#### EXTRACT
╭──

Launched originally as the Niagara International Chamber Music Festival, Music Niagara is set to celebrate its 25th season with a program of 18 performances between mid-June and the end of August.

Launched originally as the Niagara International Chamber Music Festival, Music Niagara is set to celebrate its 25th season with a program of 18 performances between mid-June and the end of August. 

Founder and artistic director Atis Bankas says he knew 25 years ago that Niagara-on-the-Lake would offer the perfect combination of scenery and history, along with the wineries and the Shaw Festival, that would make it possible to reach such a significant milestone. 

“It was evident right from the start that this was a great place for classical music,” he tells The Local. “It’s been a true labour of love.” 

For a festival that celebrates so much of the music of the past, Music Niagara has always had one foot planted firmly toward the future. The 2023 season is no exception to this rule, featuring as it does the return of the performance academy, through which young musicians are tutored by Bankas and other world-renowned mentors. 

And on slate this summer are three performances at Ironwood Cider House, a new venue when it comes to the festival. 

“It is indeed a very interesting space,” says Bankas. “The acoustics will be great there, with the very high ceilings and the balcony above. It’s going to be really terrific.”

Veteran Shaw performer Peter Millard headlines a Shaw and Music performance at Ironwood on Sunday, July 9. The 74-year-old will lend his gravitas to Shaw’s words related to the composers Franz Schubert and Robert Schumann.

“That’s one of our brands, our trademarks,” says Bankas. “We started that series years ago. This will be the first time for us working with Peter. He agreed right away, as he remembered (late Shaw artistic director) Christopher Newton doing the series.”

On July 23, Ironwood will play host to Music Niagara’s presentation of Ensemble Obiora. Founded on the principles of diversity, discovery and dissemination, Ensemble Obiora brings together musicians from different cultural backgrounds with the goal of increasing their representation on the classical music scene. As well, their program includes unfamiliar works by composers of colour whose contributions have traditionally gone unnoticed.

“They are one of a kind,” Bankas raves. “Their musicians come from across Canada. They played last year at (New York City’s) Carnegie Hall.”

╰──

#### MATERIAL SHOWN

╭──

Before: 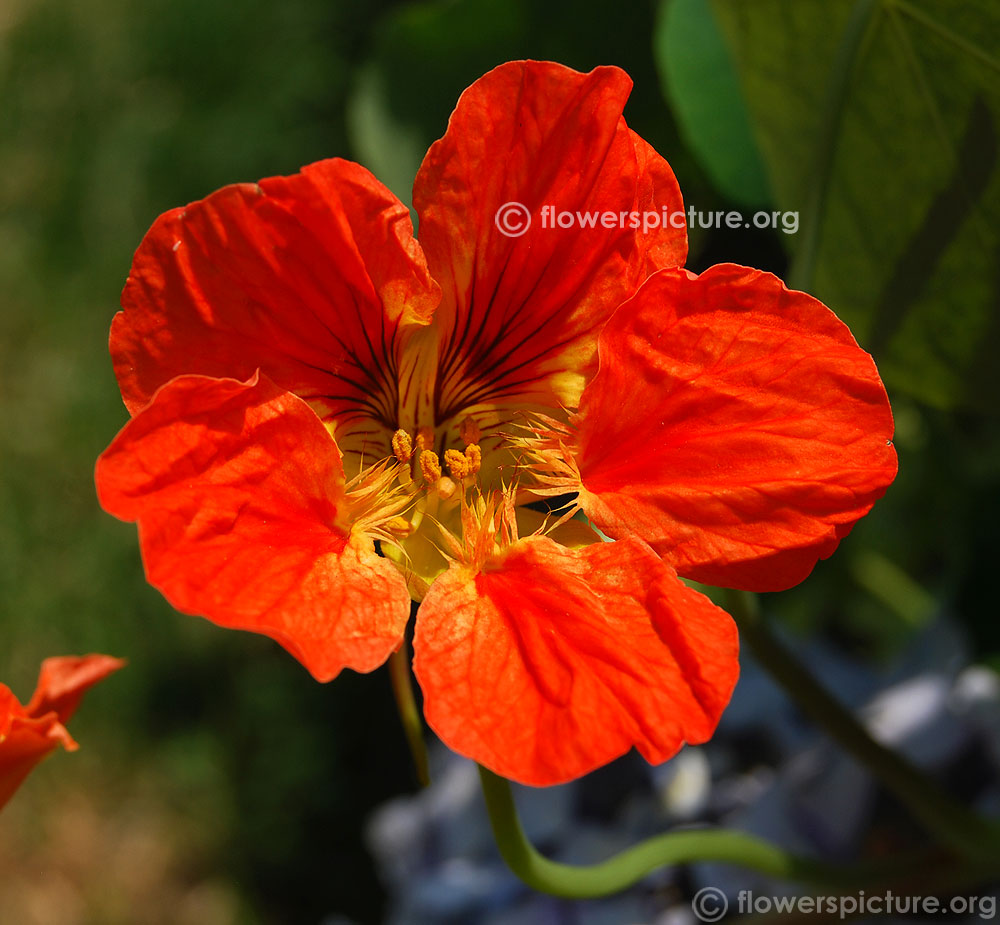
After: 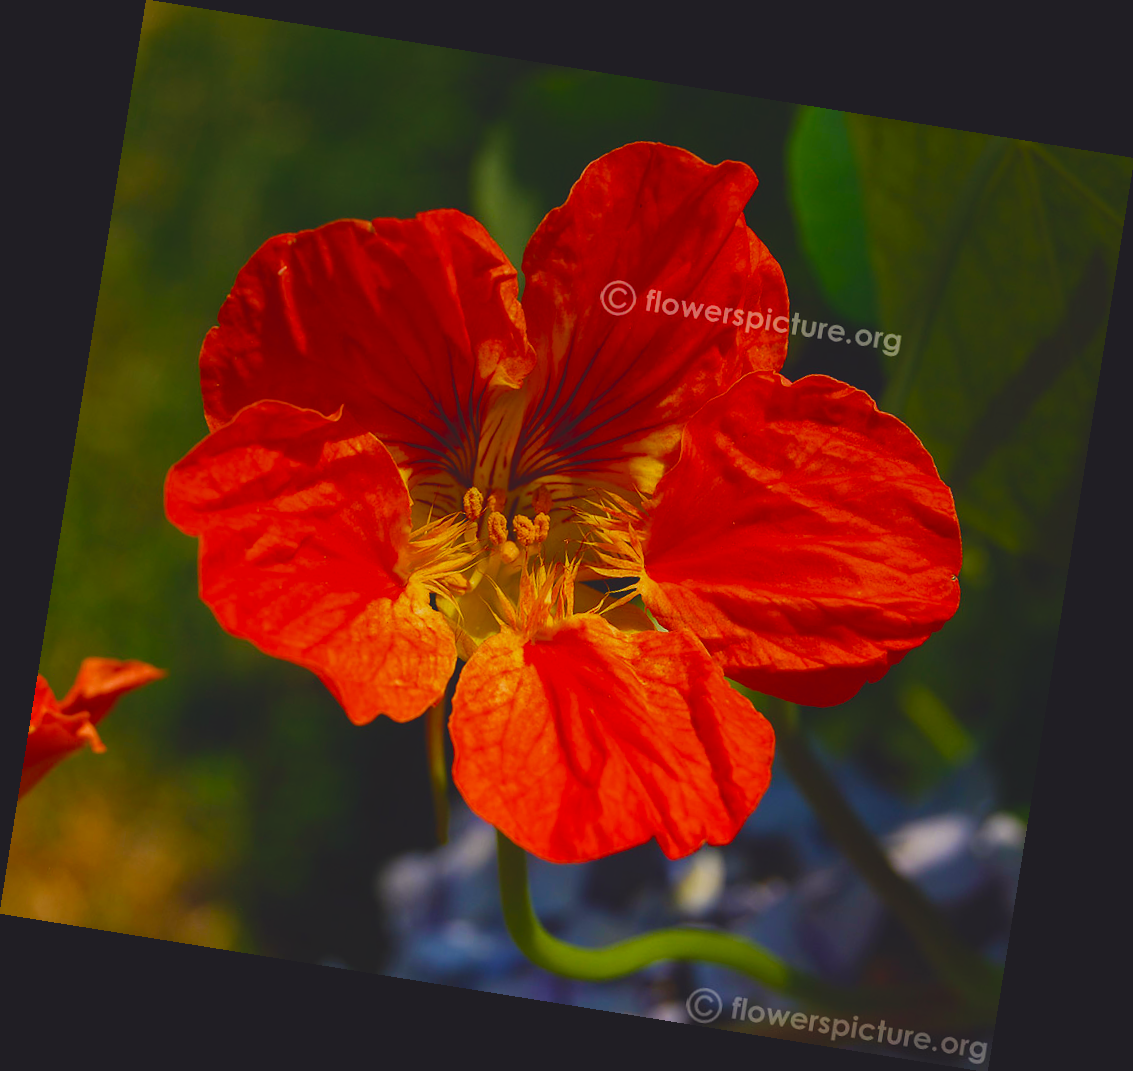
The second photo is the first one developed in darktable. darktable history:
rotate and perspective: rotation 9.12°, automatic cropping off
graduated density: rotation 5.63°, offset 76.9
velvia: on, module defaults
color balance rgb: shadows lift › chroma 3%, shadows lift › hue 280.8°, power › hue 330°, highlights gain › chroma 3%, highlights gain › hue 75.6°, global offset › luminance 1.5%, perceptual saturation grading › global saturation 20%, perceptual saturation grading › highlights -25%, perceptual saturation grading › shadows 50%, global vibrance 30%
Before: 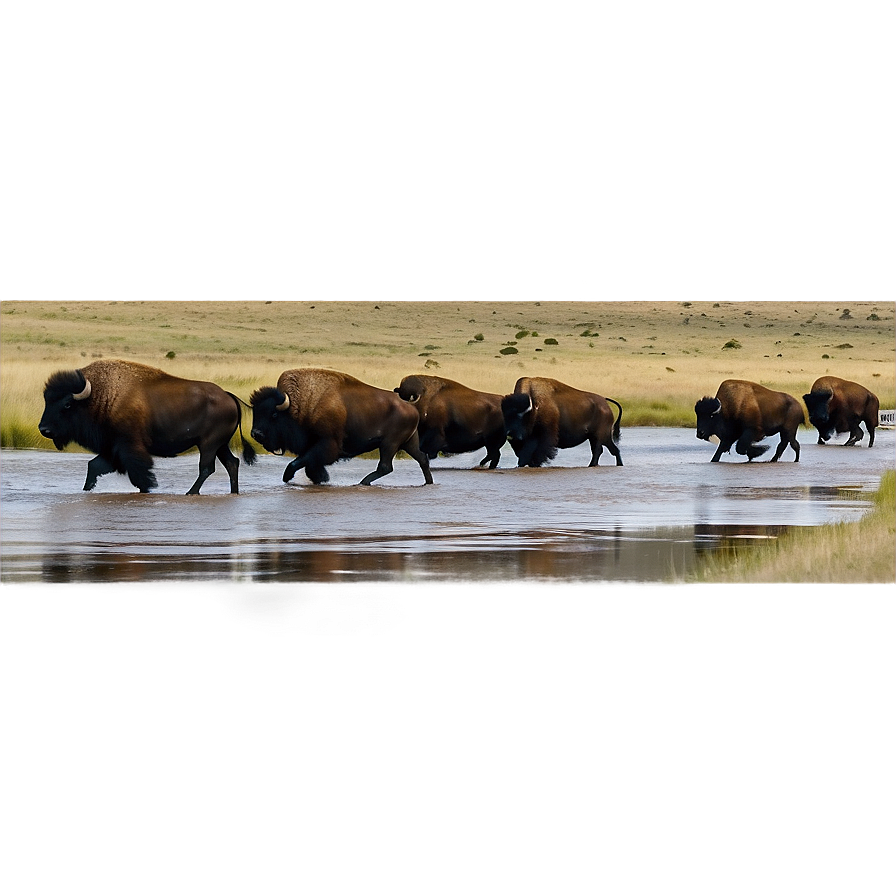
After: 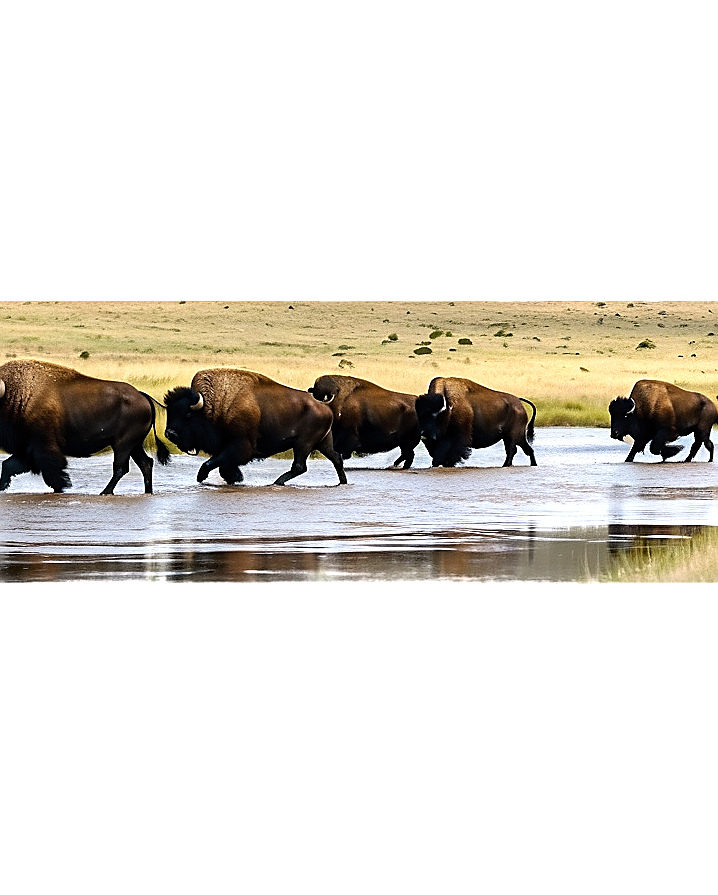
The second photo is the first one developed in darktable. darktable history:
crop and rotate: left 9.612%, right 10.246%
tone equalizer: -8 EV -0.734 EV, -7 EV -0.732 EV, -6 EV -0.616 EV, -5 EV -0.38 EV, -3 EV 0.4 EV, -2 EV 0.6 EV, -1 EV 0.695 EV, +0 EV 0.752 EV
sharpen: amount 0.496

╰──

#### WRITTEN INSTRUCTION 1
Summarize the Music Niagara article in two sentences.
#### WRITTEN INSTRUCTION 2
Reproduce word for word the part of the Music Niagara article that opens with the words containing "For a festival" and closes with "to the festival.".
The entries come from a different source than the Music Niagara article.

#### PROBLEM SOLUTION 1
Music Niagara, which began as the Niagara International Chamber Music Festival, will celebrate its 25th season with 18 performances from mid-June to the end of August, including the return of its performance academy for young musicians. Ironwood Cider House joins the festival as a new venue for three performances, among them a Shaw and Music program headlined by Peter Millard on July 9 and a concert by Ensemble Obiora on July 23.

#### PROBLEM SOLUTION 2
For a festival that celebrates so much of the music of the past, Music Niagara has always had one foot planted firmly toward the future. The 2023 season is no exception to this rule, featuring as it does the return of the performance academy, through which young musicians are tutored by Bankas and other world-renowned mentors. 

And on slate this summer are three performances at Ironwood Cider House, a new venue when it comes to the festival.